Scott Morrison - who was defeated at an election this year - has defended his appointments to several ministries as "necessary" in "extraordinary times".
But an inquiry by a former High Court Justice found his conduct was "corrosive of trust in government".
And current PM Anthony Albanese says it was "unprecedented and inexcusable".
It emerged in August this year that Mr Morrison had become joint minister for health, finance, treasury, home affairs and resources in the two years before he lost power in May.
Most ministers were reportedly unaware they were sharing portfolios with Mr Morrison and he has been widely criticised, including by close colleagues.
Mr Morrison only used his extra powers once, to overrule the resources minister in a matter unrelated to the pandemic.
An investigation by the solicitor-general early this year found Mr Morrison had acted legally but had "fundamentally undermined" responsible government.
After a three-month inquiry, Virginia Bell came to a similar conclusion.
She ultimately found the appointments were "unnecessary" and three of five had "little if any connection to the pandemic".

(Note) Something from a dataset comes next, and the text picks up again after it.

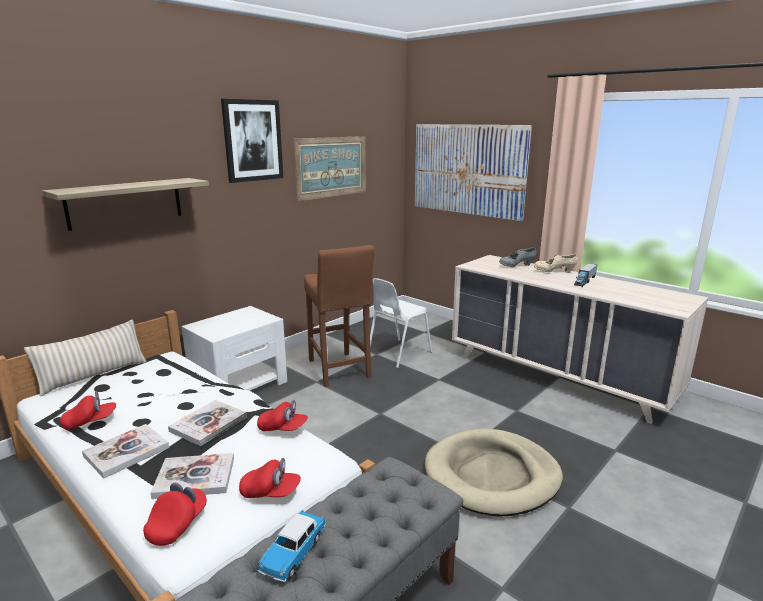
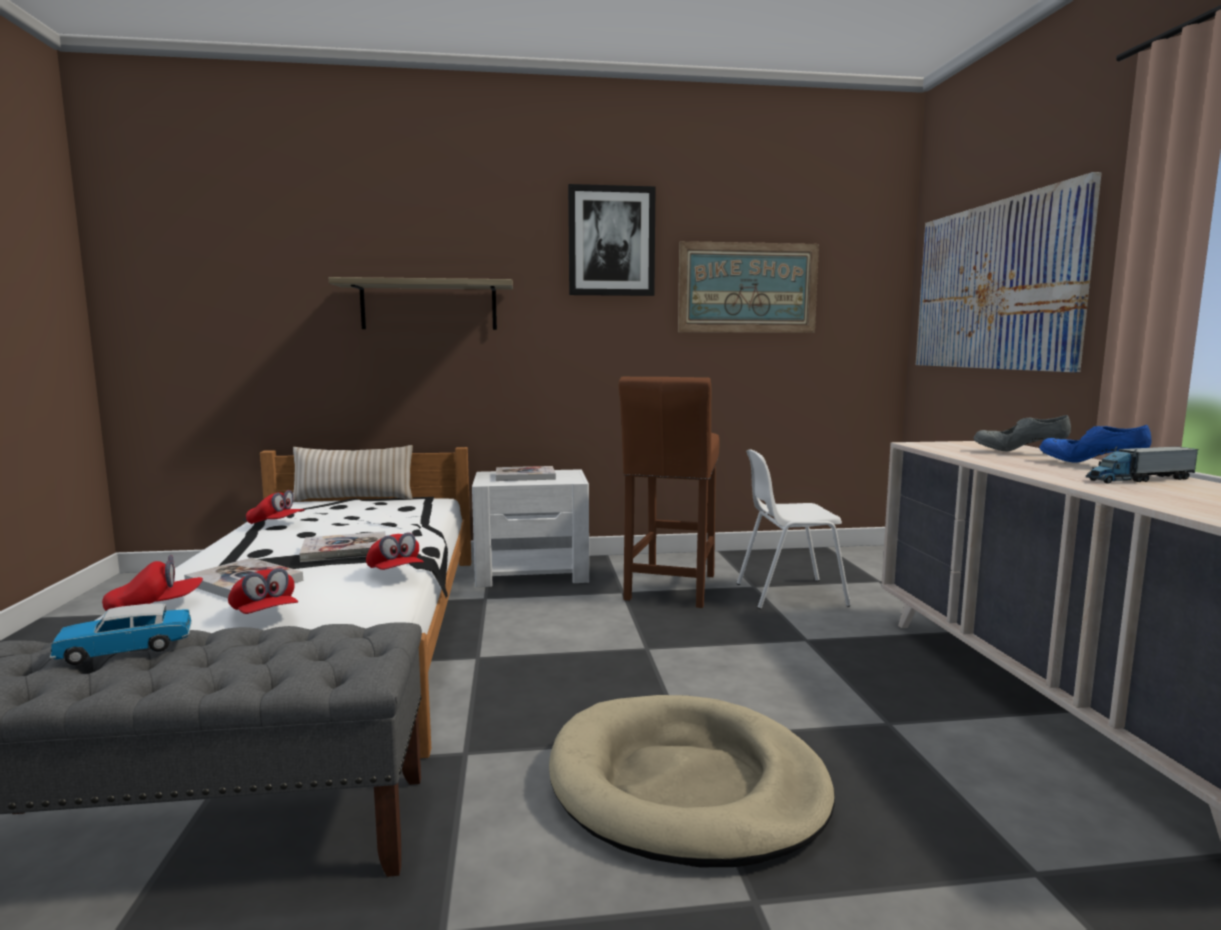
camera: 40 degrees right, 10 degrees down
book [82,424,169,478] -> book moved to [496,466,556,481]
beige shoe [534,254,578,273] -> blue shoe [1039,425,1152,463]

Mr Morrison's rationale for swearing himself in to the ministries was "not easy to understand and difficult to reconcile," she added.

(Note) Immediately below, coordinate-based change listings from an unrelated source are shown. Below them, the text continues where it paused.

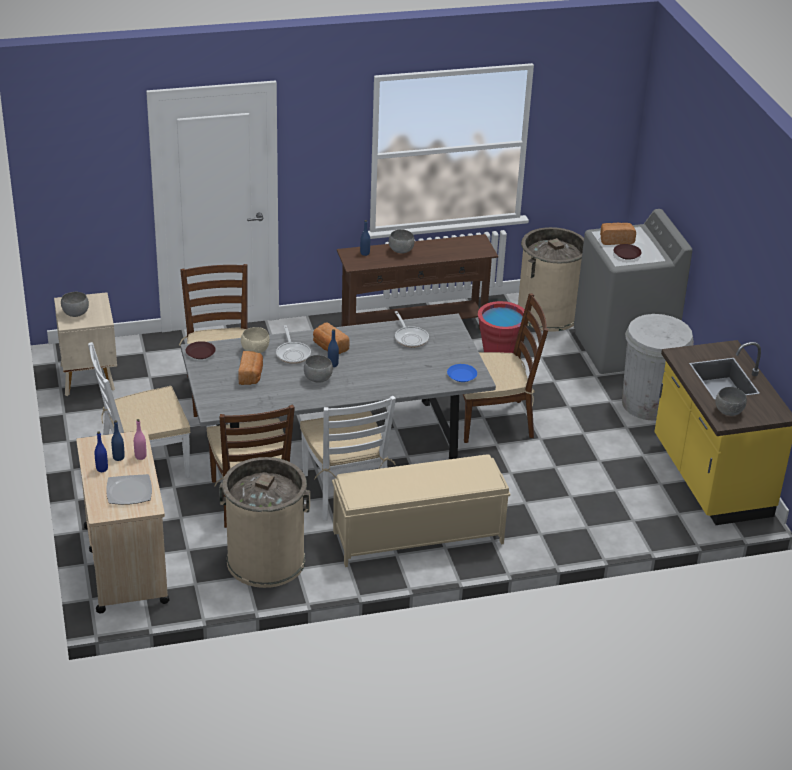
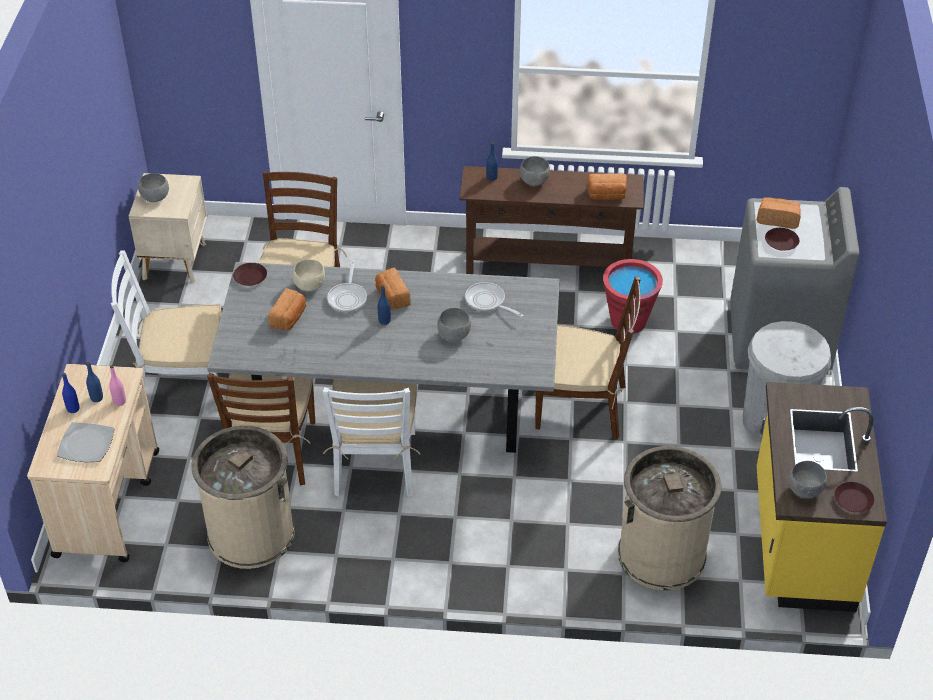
camera: 20 degrees right, 10 degrees up
grey bowl [304,355,333,383] -> grey bowl moved to [437,308,471,341]
beige bench [332,454,510,567] -> none
frying pan [395,311,429,348] -> frying pan turned 135 degrees clockwise [465,282,524,317]
blue plate [447,364,477,382] -> none
beige trash can [518,227,584,332] -> beige trash can moved to [618,446,721,590]
none -> bread [587,173,627,200]
none -> brown plate [834,482,874,513]

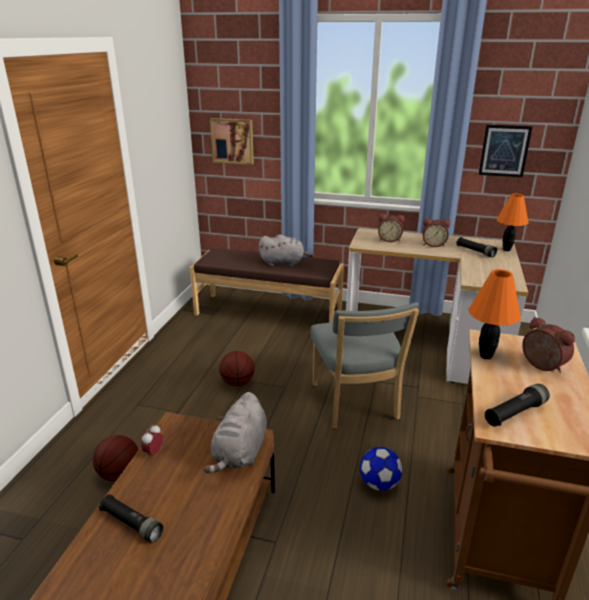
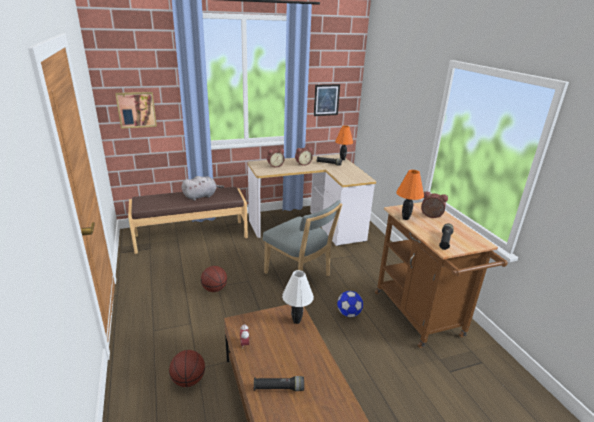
camera: 35 degrees left, 0 degrees up
grey plush toy [204,392,267,473] -> white table lamp [282,270,314,324]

The report also revealed that Mr Morrison also instructed his department to plan for his appointment to administer a sixth additional role, but ultimately decided not to proceed with it.
The report does not criticise Australia's governor general who oversaw the secret appointments, saying he was acting on the advice of the government of the day.
Mr Morrison on Friday repeated his defence of his actions, in a statement posted on social media.
"These decisions were taken during an extremely challenging period, where there was a need for considerable urgency," he said, noting critics were speaking with the "benefit" of hindsight.
He questioned the ability for "third parties" to draw "definitive conclusions" on the matter.
But Mr Albanese said report showed that the actions of the former prime minister were "extraordinary" and "wrong", adding the previous government had operated under a culture of secrecy.
He said the Australian people were owed an apology after being "misled over the structure of their government".
Mr Albanese accepted the report's suggestions for reform, including new legislation that would require any appointments be publicly disclosed.
Earlier on Friday morning, former treasurer Josh Frydenberg spoke out for the first time, saying Mr Morrison's secret ministries were "extreme overreach".
Mr Morrison was a close political ally and still hasn't apologised for secretly swearing himself into the treasury portfolio, Mr Frydenberg - who lost his seat at the election - has told columnist and author Niki Savva.